- [AIM OF THE EXERCISE]
Filter the data for lines with the word "Courtyard", then copy every line so identified.
•••
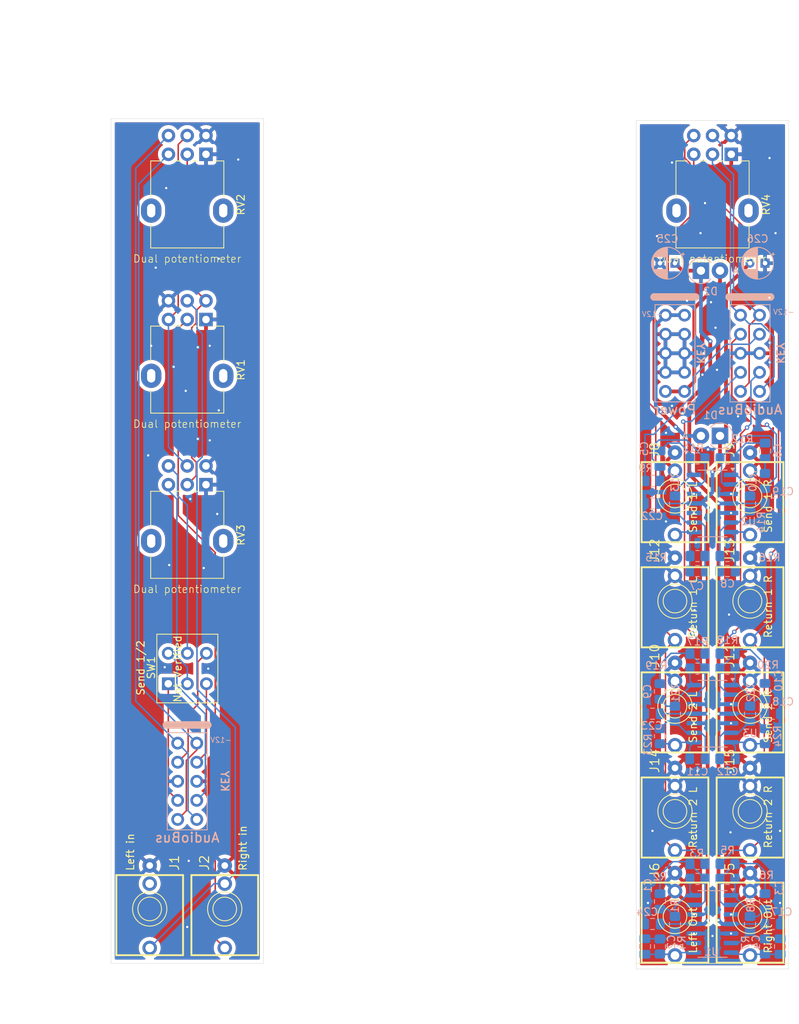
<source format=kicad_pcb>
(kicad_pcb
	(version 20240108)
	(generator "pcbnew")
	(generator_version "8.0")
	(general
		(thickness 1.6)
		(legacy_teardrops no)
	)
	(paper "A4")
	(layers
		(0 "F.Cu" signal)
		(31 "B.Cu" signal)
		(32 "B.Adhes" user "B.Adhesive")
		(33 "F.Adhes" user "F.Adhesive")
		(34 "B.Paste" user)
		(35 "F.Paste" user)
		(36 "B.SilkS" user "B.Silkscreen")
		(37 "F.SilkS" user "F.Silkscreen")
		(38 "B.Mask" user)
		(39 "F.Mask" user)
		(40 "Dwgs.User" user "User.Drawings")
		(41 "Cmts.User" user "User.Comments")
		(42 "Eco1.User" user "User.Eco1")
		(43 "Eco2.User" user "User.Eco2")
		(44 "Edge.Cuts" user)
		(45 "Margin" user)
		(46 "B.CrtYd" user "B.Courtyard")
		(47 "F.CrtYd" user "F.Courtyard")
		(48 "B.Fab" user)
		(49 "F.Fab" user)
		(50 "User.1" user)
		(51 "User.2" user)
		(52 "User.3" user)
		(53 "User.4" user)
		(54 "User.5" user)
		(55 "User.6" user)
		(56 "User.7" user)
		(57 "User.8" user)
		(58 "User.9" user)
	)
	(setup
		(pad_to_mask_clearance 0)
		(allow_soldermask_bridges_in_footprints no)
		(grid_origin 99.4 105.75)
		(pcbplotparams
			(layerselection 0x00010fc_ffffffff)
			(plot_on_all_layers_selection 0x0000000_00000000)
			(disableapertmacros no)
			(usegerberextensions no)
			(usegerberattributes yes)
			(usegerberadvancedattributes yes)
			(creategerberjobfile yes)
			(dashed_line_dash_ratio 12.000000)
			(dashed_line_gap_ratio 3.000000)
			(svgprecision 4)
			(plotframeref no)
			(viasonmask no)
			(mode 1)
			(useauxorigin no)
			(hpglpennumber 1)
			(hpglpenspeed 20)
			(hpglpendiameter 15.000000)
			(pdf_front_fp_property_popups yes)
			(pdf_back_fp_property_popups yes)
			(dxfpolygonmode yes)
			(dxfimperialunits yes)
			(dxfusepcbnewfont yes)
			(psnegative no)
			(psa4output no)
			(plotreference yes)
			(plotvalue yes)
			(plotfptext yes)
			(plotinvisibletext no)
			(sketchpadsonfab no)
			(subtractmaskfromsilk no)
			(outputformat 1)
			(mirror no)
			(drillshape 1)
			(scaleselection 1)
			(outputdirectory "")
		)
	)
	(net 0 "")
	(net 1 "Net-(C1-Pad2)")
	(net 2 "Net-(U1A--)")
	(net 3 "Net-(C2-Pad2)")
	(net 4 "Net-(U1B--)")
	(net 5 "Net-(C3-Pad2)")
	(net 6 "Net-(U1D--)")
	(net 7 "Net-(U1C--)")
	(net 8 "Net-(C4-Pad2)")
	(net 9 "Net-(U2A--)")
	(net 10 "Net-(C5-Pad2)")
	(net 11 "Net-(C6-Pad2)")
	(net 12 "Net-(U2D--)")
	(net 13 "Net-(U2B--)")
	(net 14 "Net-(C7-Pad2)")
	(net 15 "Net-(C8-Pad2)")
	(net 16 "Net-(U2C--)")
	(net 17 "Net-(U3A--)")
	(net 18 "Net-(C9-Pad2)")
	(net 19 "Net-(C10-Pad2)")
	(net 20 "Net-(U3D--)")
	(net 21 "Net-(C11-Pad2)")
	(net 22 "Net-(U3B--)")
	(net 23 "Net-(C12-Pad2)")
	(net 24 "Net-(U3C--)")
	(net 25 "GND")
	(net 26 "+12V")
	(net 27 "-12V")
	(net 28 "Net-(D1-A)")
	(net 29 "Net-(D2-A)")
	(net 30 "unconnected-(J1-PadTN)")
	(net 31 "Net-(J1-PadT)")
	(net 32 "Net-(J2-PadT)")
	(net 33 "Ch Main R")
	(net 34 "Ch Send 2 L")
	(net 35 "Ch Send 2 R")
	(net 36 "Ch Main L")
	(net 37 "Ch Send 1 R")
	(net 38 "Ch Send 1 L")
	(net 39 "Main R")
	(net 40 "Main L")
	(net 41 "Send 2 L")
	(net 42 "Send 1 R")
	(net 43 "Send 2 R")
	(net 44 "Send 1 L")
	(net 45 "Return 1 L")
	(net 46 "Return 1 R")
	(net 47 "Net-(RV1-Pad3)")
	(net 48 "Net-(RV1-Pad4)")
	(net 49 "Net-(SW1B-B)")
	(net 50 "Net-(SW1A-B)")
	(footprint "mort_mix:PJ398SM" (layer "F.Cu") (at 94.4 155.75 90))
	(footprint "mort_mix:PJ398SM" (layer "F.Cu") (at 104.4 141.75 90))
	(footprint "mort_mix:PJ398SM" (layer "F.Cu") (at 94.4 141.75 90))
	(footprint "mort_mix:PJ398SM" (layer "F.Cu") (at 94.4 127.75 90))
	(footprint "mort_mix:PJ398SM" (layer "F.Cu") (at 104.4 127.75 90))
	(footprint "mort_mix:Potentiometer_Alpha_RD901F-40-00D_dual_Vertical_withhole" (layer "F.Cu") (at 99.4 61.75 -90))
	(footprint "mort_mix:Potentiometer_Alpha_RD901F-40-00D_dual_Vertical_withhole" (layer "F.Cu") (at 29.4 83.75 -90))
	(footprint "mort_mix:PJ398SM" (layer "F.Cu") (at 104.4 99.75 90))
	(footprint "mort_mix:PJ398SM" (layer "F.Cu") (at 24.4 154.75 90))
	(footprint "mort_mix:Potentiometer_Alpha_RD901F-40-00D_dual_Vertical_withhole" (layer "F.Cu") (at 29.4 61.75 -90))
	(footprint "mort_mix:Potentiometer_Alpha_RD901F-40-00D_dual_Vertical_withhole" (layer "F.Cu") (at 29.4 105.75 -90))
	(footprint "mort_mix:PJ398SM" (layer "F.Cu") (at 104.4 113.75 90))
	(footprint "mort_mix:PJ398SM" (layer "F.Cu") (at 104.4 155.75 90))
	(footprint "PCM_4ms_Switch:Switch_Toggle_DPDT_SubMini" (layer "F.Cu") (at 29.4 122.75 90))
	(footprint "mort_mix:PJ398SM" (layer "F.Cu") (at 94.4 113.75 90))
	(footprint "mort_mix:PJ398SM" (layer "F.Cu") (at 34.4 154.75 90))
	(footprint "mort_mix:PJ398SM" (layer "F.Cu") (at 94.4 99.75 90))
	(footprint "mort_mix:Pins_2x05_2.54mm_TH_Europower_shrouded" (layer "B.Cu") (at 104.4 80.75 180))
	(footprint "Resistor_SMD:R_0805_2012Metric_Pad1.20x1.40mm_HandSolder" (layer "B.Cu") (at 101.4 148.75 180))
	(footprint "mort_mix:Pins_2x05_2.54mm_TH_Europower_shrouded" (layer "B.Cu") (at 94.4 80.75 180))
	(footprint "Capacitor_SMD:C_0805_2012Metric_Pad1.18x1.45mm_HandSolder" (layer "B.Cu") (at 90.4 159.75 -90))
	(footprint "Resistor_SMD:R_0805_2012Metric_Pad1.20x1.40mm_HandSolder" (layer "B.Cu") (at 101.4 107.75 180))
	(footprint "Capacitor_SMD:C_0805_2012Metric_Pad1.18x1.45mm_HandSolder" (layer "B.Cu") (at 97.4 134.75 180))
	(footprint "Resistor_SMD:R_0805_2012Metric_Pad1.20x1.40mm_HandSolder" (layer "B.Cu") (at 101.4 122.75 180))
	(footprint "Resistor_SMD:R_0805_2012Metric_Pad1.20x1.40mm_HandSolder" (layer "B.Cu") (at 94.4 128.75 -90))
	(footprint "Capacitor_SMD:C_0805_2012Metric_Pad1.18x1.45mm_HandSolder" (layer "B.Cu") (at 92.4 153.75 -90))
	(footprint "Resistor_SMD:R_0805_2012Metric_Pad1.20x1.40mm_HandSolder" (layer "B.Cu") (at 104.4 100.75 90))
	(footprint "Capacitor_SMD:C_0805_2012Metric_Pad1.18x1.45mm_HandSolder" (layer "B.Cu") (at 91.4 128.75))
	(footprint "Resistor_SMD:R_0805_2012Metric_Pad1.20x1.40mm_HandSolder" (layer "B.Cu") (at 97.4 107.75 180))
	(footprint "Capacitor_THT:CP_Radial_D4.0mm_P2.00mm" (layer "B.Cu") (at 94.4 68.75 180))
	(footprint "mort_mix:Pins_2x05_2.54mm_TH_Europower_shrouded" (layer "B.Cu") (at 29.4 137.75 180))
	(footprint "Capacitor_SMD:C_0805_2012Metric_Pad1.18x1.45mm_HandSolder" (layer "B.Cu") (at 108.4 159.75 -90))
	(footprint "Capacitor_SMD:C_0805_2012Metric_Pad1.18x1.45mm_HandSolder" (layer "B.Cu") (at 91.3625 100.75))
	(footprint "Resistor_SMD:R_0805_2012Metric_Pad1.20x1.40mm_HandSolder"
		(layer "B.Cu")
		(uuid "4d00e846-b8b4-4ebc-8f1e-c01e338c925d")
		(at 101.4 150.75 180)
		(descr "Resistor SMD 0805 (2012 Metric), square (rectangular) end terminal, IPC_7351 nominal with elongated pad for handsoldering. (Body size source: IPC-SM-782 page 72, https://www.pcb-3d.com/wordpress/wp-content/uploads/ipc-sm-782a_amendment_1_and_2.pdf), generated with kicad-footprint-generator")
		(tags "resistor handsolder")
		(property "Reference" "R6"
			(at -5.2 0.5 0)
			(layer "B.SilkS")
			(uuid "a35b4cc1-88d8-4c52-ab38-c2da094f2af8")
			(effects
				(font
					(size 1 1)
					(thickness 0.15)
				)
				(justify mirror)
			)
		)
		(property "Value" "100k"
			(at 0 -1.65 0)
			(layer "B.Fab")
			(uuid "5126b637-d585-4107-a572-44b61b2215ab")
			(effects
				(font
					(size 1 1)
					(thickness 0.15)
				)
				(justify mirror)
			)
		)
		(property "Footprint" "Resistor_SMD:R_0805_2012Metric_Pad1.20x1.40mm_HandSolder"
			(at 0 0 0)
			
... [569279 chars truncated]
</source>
•••
- [REPLY TO THE TASK]
		(46 "B.CrtYd" user "B.Courtyard")
		(47 "F.CrtYd" user "F.Courtyard")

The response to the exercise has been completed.